Required work |
1 > Using the Hotspot deoptimization post, state whether each statement agrees with it: (a) the reply favors a single exception handler; (b) JVM stack elements are preserved when a JVM exception is thrown; (c) thread-local storage is mentioned as a possible place for the deopt source location and value display map. For each, answer yes or no and quote the deciding words.
2 > Extend the Hotspot deoptimization post, picking up after its last sentence.

Study text |
==========

Hotspot loves PHP.reboot
John Rose
john.r.rose at oracle.com
Wed Sep 7 16:12:35 PDT 2011
On Sep 7, 2011, at 3:28 PM, Rémi Forax wrote:
> On 09/07/2011 10:38 PM, John Rose wrote:
>>
>> Object l0, l1, l2, ...;
>> l0 = l1 = l2 = ... null; // these are required only for definite assignment in the catch body
>> try {
>> ...do fast path...
>> if (...constraint violated...) throw new DeoptExc(...);
>> return ...fast result...
>> } catch (DeoptExc ex) {
>> Object[] display = { l0, l1, l2, ... };
>> return backupInterpreter(ex, display); // N.B. could throw DeoptExc to caller also
>> }
>>
>> This problem is that the eager initializations of the various locals slow down the fast path. (Did I get it right Remi?) The register allocator should push them down into the catch body, and maybe even into the static debug info of the JVM.
>
> Locals is not the only problem, you have to track stack values too.
To clarify, I meant only JVM locals, which serve as virtual registers for the application language locals, stacks, whatever. JVM stack elements are guaranteed to be thrown away when a JVM exception is thrown, so they function like virtual registers that are blown by deopt. events.
> It's the combination of locals initialization, local variable creation
> for storing stack values
Yes, if there are logically stacked values that need tracking into slow paths, they need to be spilled to JVM locals. The cost of this will be reduced by good register allocations in the JIT. Ensuring this is part of the tuning job.
> and supplementary exception handlers
> (that's the main problem, or you have multiple handlers,
> or you have one handler and a constant)
> that slow down the fast path.
I think a single handler is going to be simpler all the way around. Thus, the deopt. source location and value display map have to be stored somewhere so they can be made a parameter to the handler. I think the exception object is the most likely place to store it; TLS is also a candidate.

==========

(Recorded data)
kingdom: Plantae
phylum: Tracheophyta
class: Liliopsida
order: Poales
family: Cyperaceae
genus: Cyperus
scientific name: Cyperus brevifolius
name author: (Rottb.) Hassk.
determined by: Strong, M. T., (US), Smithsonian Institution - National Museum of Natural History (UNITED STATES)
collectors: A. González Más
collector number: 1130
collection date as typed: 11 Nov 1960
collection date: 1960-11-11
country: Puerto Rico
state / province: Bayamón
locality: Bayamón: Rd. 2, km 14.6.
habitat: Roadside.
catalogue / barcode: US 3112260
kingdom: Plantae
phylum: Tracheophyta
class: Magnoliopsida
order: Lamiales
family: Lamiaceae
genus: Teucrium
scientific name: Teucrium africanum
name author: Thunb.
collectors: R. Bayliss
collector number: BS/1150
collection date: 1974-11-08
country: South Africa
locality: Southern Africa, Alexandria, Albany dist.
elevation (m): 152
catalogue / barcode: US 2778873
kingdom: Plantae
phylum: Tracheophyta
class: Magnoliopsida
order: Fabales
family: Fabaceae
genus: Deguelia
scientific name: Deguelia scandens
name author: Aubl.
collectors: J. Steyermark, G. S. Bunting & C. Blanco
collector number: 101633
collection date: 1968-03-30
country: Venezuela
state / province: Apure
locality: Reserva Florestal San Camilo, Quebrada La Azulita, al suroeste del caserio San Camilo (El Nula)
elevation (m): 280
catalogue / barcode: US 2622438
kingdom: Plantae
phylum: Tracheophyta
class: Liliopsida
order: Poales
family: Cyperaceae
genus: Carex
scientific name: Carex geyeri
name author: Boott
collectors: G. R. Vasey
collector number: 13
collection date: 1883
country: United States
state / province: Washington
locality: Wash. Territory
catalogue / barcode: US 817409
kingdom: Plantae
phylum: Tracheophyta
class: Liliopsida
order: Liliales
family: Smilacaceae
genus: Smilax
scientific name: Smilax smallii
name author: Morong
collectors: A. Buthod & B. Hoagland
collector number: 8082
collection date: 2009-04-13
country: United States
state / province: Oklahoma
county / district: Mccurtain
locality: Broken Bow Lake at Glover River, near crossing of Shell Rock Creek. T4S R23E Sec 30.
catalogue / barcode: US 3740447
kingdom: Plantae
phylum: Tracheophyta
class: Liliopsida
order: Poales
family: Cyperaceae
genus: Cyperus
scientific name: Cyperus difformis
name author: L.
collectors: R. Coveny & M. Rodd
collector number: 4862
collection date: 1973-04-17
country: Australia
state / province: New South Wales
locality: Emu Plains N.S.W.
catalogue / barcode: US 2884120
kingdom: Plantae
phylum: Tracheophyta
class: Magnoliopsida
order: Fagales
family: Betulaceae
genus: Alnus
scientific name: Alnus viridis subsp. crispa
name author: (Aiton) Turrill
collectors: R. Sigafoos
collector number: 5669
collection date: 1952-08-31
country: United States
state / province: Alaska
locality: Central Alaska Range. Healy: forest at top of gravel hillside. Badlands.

==========

Activity answers |
1 >
(a) Yes: "I think a single handler is going to be simpler all the way around."
(b) No: "JVM stack elements are guaranteed to be thrown away when a JVM exception is thrown"
(c) Yes: "TLS is also a candidate."

2 >
To extend on your cute idea below, have the source location and value display map be static parameters to the invokedynamic instruction which initiates transfer to the slow path. That way everything is in the class file, but lazily unpacked only if needed. There's little or no need to use executable bytecode instructions (other than an indy at the throw point and an indy in the local handler) to manage the deopt. transition. The actual bytecodes can be devoted to executing the fast path code, and testing for type-state faults.
BTW, although one might think that the repertoire for static BSM arguments is limited (string, class, int, long, MH, MT), note that the MH gives a hook to open-ended constant formation. Just treat the MH as a thunk to be executed to materialize a desired constant.
> Also, in the catch block you can use invokedynamic to avoid
> the object array creation at call site.
Yes, cute idea. Simplifying code on the slow path should make for faster loading and startup.
Or (putting on my Pack200 hat), invokedynamic is the ultimate code-stream compressor.